» **PROMPT**:
Would you please set down the data again exactly as given, excluding the pictures?

» **EXERCISE MATERIALS**:

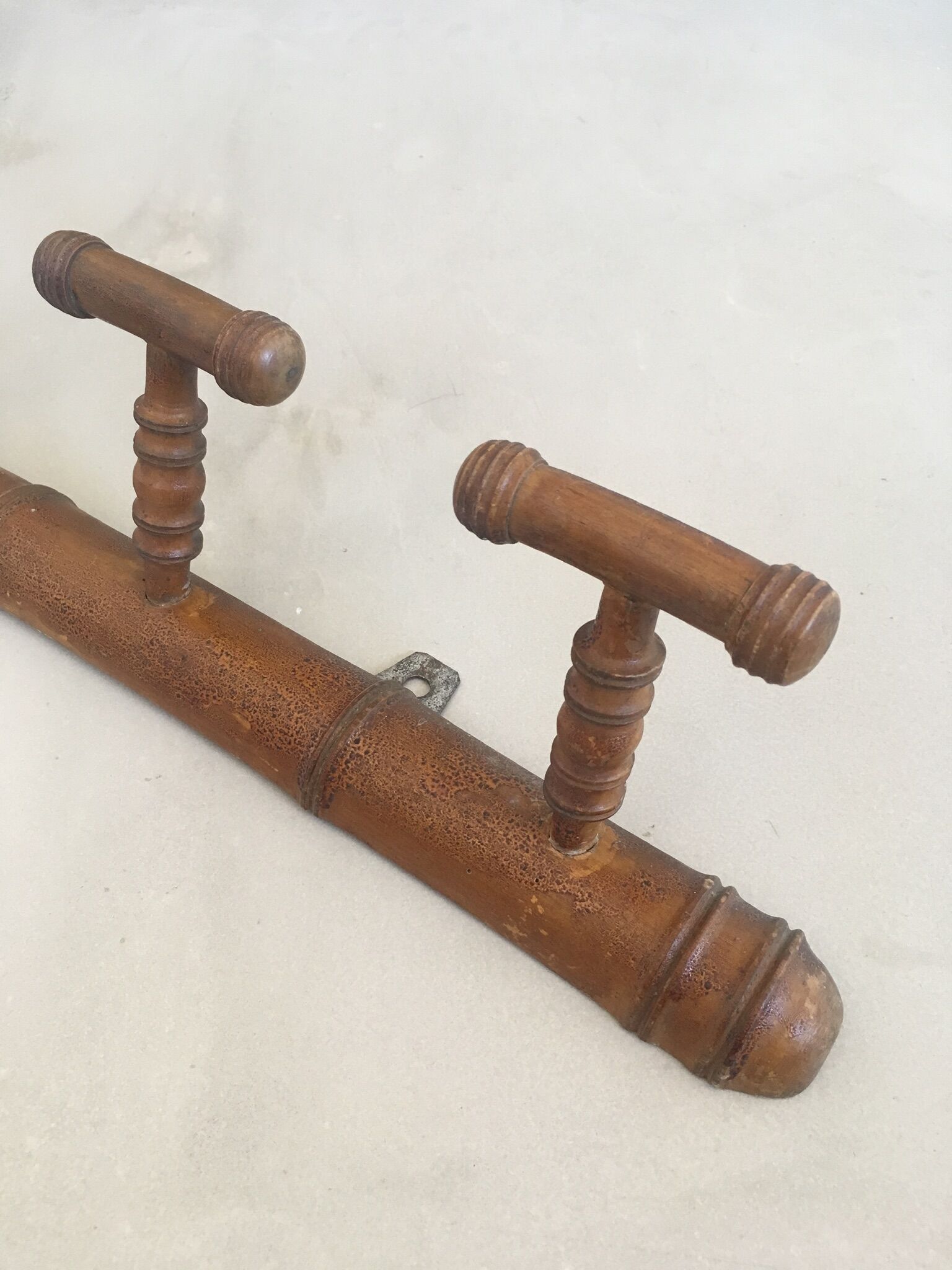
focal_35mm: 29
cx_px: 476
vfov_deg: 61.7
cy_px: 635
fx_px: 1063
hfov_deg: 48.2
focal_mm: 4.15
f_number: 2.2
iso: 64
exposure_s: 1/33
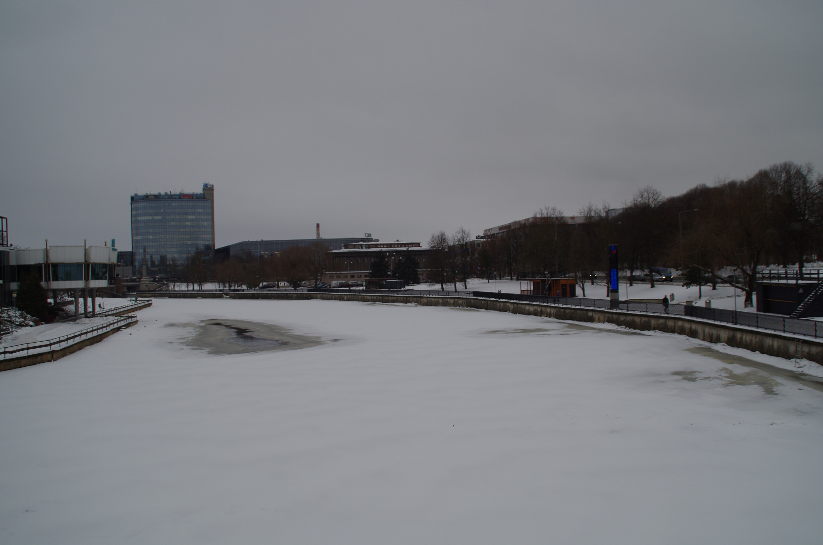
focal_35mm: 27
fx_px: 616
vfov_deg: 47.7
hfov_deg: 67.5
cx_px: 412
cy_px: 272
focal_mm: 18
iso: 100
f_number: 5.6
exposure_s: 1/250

» **PROBLEM SOLUTION**:
focal_35mm: 29
cx_px: 476
vfov_deg: 61.7
cy_px: 635
fx_px: 1063
hfov_deg: 48.2
focal_mm: 4.15
f_number: 2.2
iso: 64
exposure_s: 1/33
focal_35mm: 27
fx_px: 616
vfov_deg: 47.7
hfov_deg: 67.5
cx_px: 412
cy_px: 272
focal_mm: 18
iso: 100
f_number: 5.6
exposure_s: 1/250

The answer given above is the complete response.